A case in point was the traditional baby gate, which Mangan felt looked out of place in sleek modern settings. Her response was to design a minimalist alternative, which is now sold worldwide under several brand names including Fred in Ireland.
“I had various product ideas in my head, including the baby gate, and spoke to a friend from college, Declan Kinahan, who really knows about product,” says Mangan. “He suggested starting with the gate so I went to a trade fair in Germany to see if there was anything else like it on the market. On returning home, I further developed the design and engaged a patent attorney to apply for IP on the product.”
On a subsequent trip to a trade fair in Hong Kong, Mangan presented her design to the family behind the long-established Danish childhood safety products company Safe Care Co. Impressed by her idea, they struck a licensing deal. However, it still took another two years for the gate to go into production.
“The cost of developing the gate was a lot of time, and paying for IP and patent protection,” says Mangan. “I was lucky to get the licensing agreement but there was an awful lot of hard work and risk-taking behind it, especially as at that time I was a single mum with three kids and an architect with a small practice in the midst of a recession.”

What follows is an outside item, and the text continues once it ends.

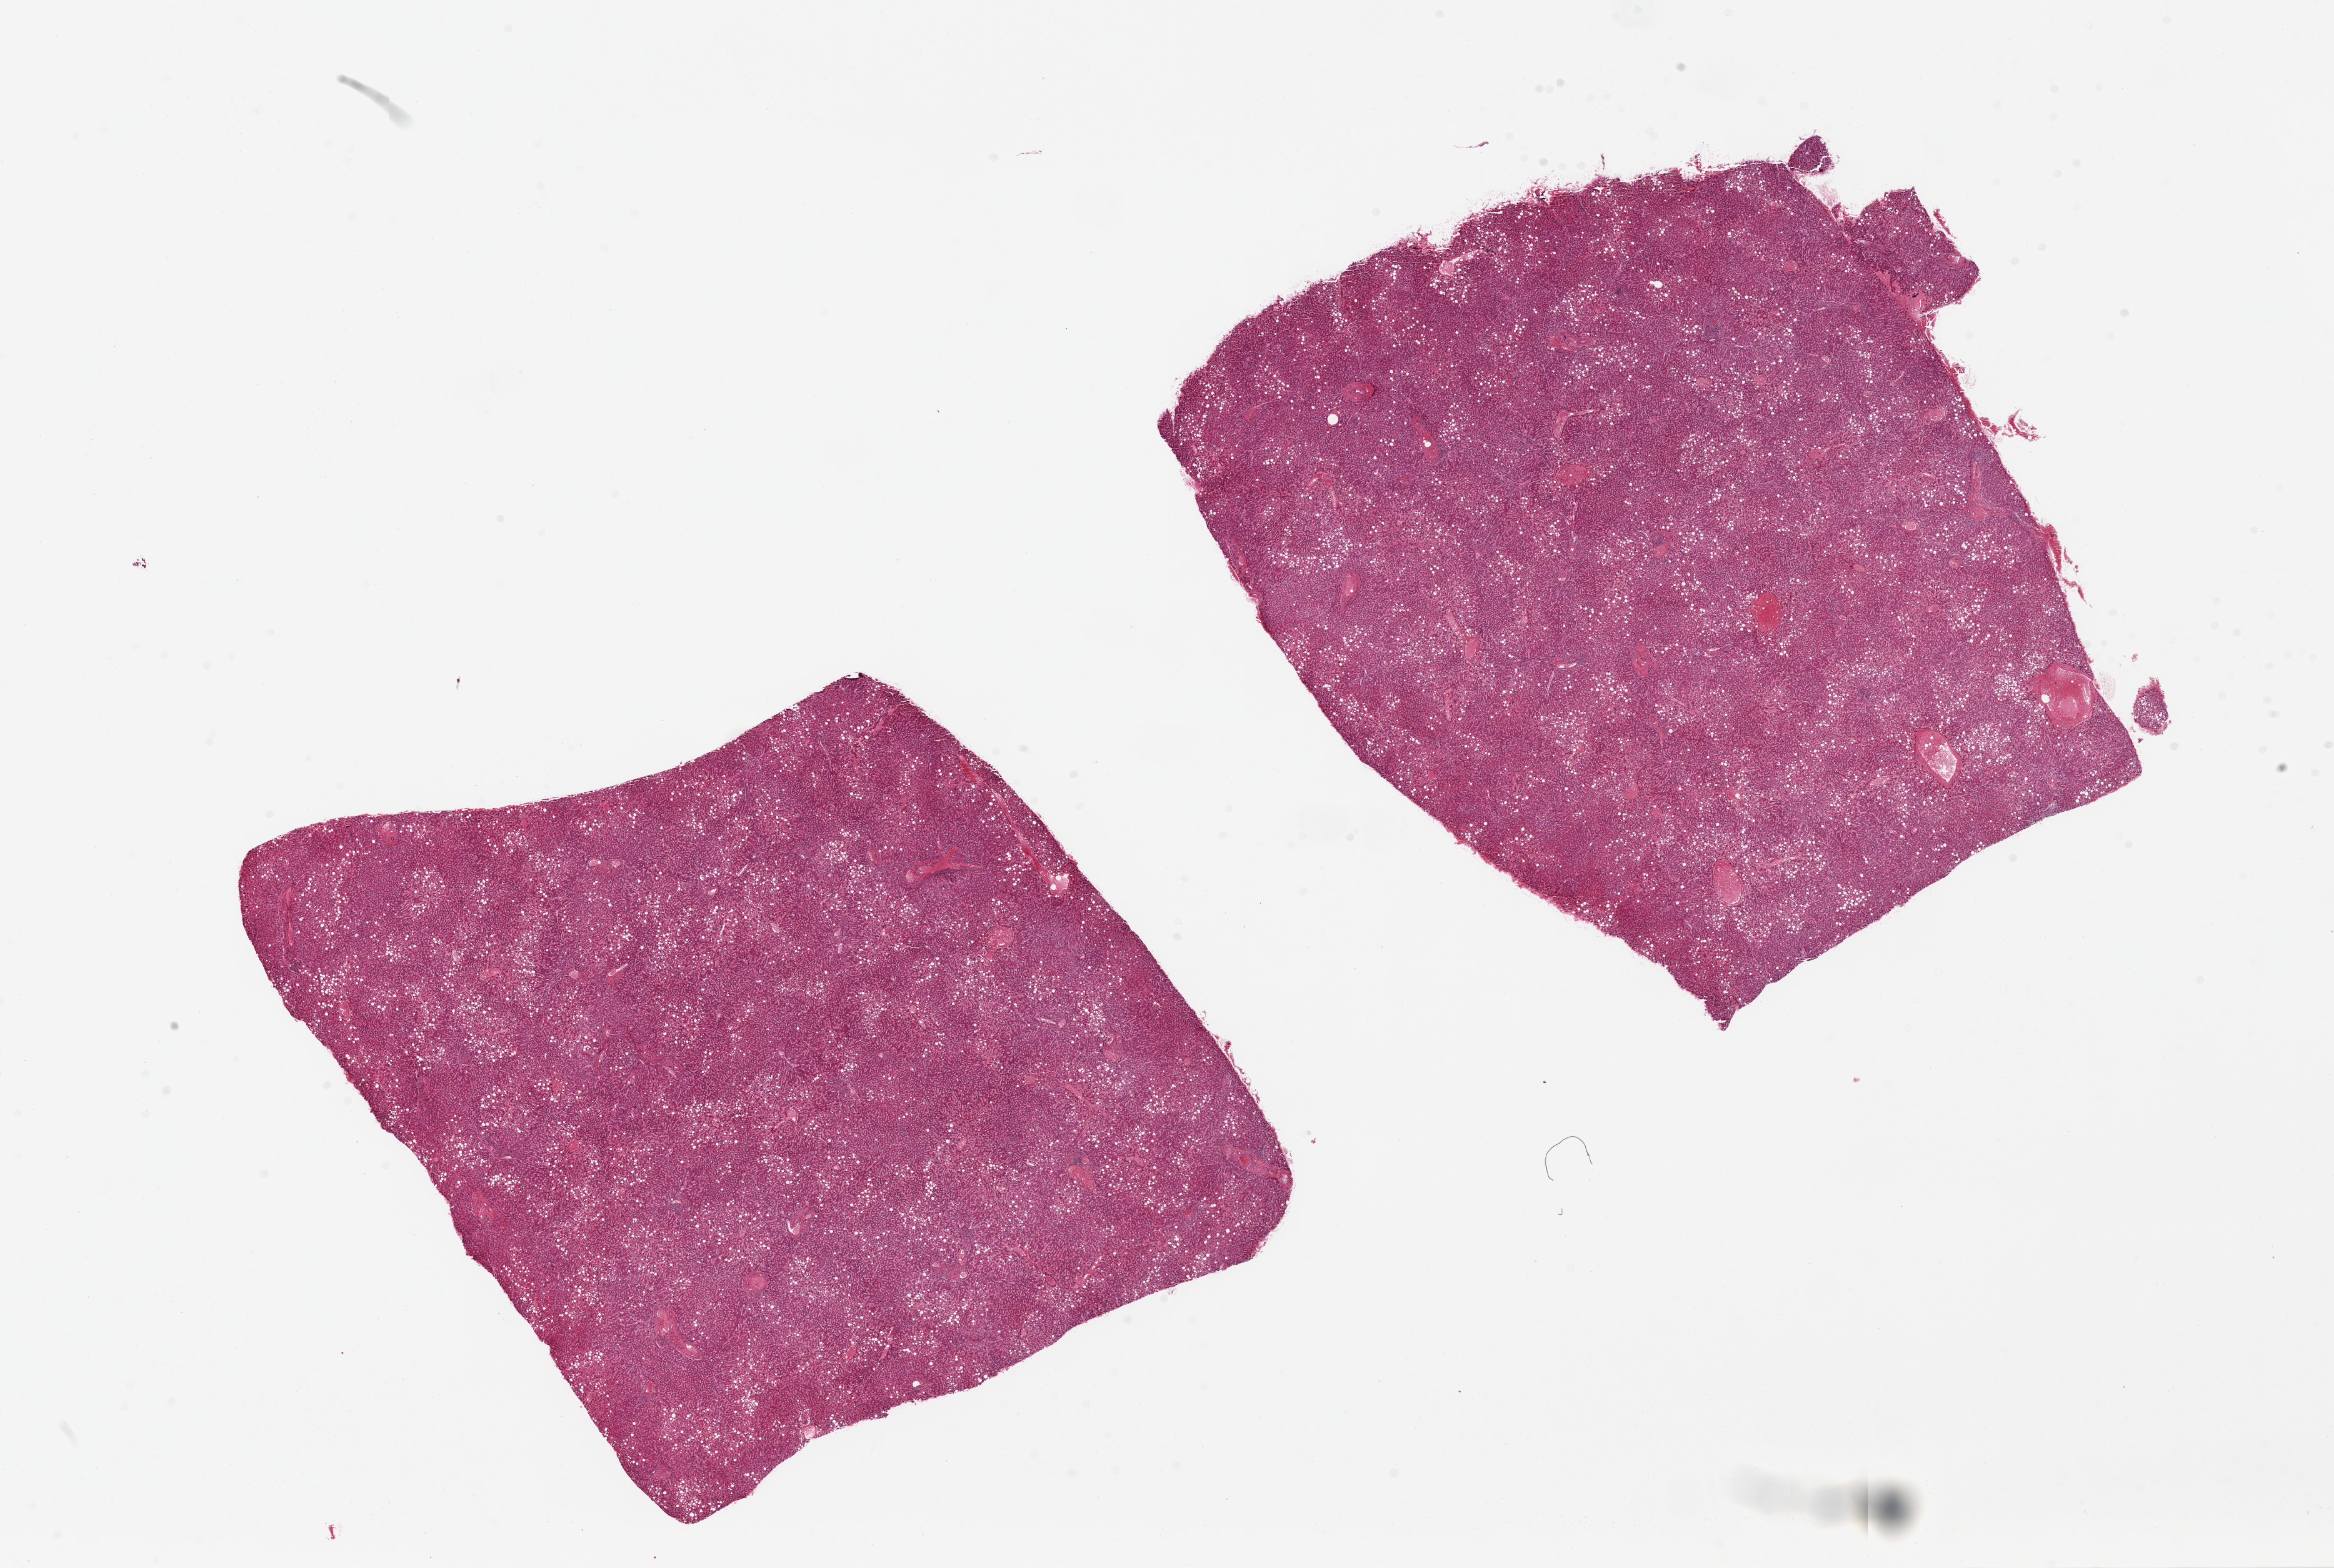
H&E whole-slide image, brightfield, whole scanned area (about 29.5 x 19.8 mm, slide scanned at 20x) shown as a low-resolution overview, PAXgene-fixed paraffin-embedded (PFPE) section, section of liver (target tissue), tissue donor sample.
- reviewer comment on this tissue sample: 2 pieces, 10x10 & 11x10mm; mild-moderate macrovesicular steatosis involving ~30-40% of parenchyma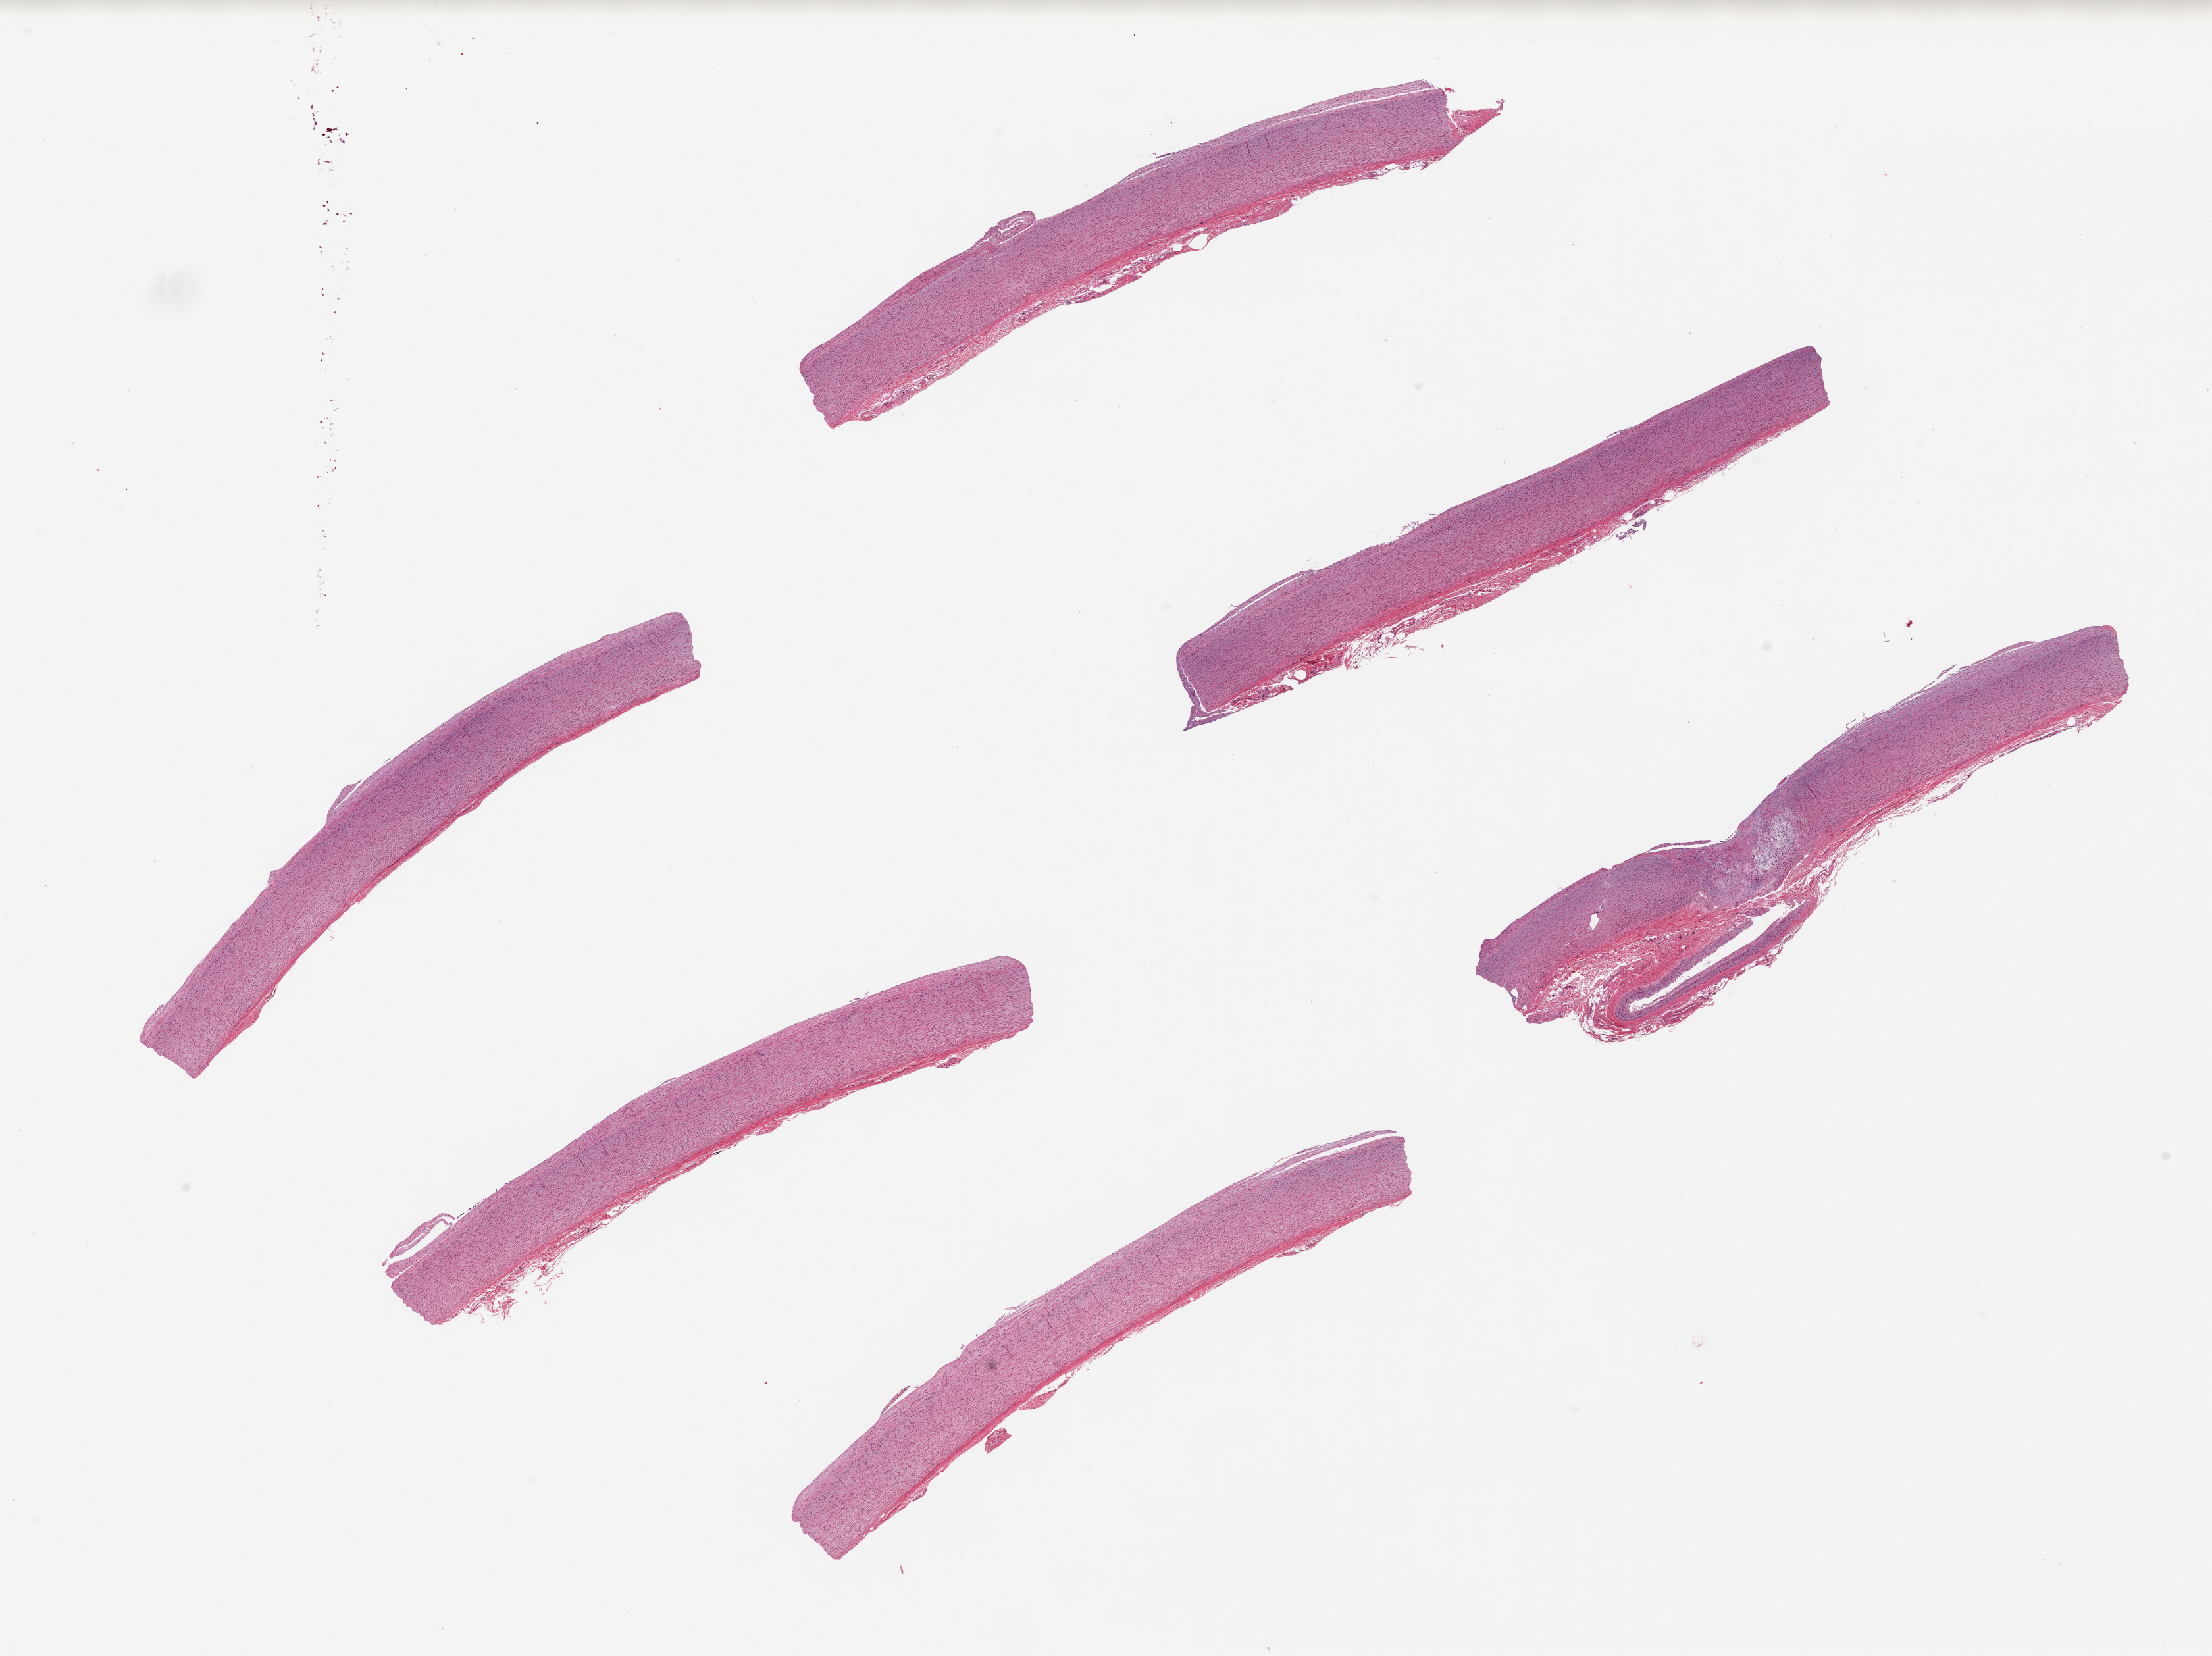
Digitized haematoxylin and eosin-stained section, brightfield — a low-resolution overview of the entire scanned area, about 26.6 x 19.9 mm (slide scanned at 20x); PAXgene-fixed paraffin-embedded (PFPE) section; target tissue: aorta; donor tissue sample. Female donor.
Pathologist's review note for this sample: 6 pieces. 8x1.5mm. focal fatty deposit.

Brand new products are not easy to launch because you’ve got to educate as well as sell the idea even if your product is a big improvement on what’s already out there
Mangan studied architecture at Bolton Street, graduating in the late 1980s when times were tough. She and most of her classmates had to emigrate to find work. She started her career in London with Max Hutchinson & Partners before joining the practice of celebrated French architect, Jean Nouvel, in Paris.
She set up her own practice, Studio M, in Dublin towards the end of the 1990s and established Maikology with Kinahan in 2017 to commercialise her inventions.
“I have good ideas for products, but I’m not a maker so I hire the best experts I can find across design, engineering, prototyping and intellectual property to bring the idea to life,” says Mangan, who is now looking for a manufacturing partner with an interest in sustainability to make the Orbysun dryer.
“Drying clothes on radiators or draping them on a clothes horses indoors is unsatisfactory for aesthetic and practical reasons and, for every load of washing dried passively on radiators, two litres of moisture are released into the home causing condensation and mould, which can increase the risk of asthma and eczema,” says Mangan.
“The alternative is tumble dryers, which have high running costs and high levels of carbon dioxide. Drying clothes outside is preferable but you have to contend with rain, pollen and pollution while, in hot climates, clothes won’t dry in high humidity and there are issues of sand and dust.”
Her solution is a hybrid dryer that runs on solar or conventional power. It looks like a tall suitcase and, if used outdoors, the clothes are protected from the elements as the unit is enclosed. “The idea was a slow burn, probably inspired by running out to the line every time it rained during my childhood in Mayo,” she says. “What I was aiming for was minimum surface area with maximum drying volume.”
Mangan estimates investment in the Orbysun so far to be about €350,000 in cash and an unquantifiable amount of sweat equity. The unit passed its testing phase with flying colours. However, just as the process of finding a manufacturer was ramping up, Covid threw a spanner in the works and stalled potential manufacturers’ appetite for risk.
“You need to be a little bit crazy to get into inventing,” says Mangan. “It requires a great deal of belief in what you’re doing and you’re living in anticipation of eventually getting paid.
“Brand new products are not easy to launch because you’ve got to educate as well as sell the idea even if your product is a big improvement on what’s already out there.”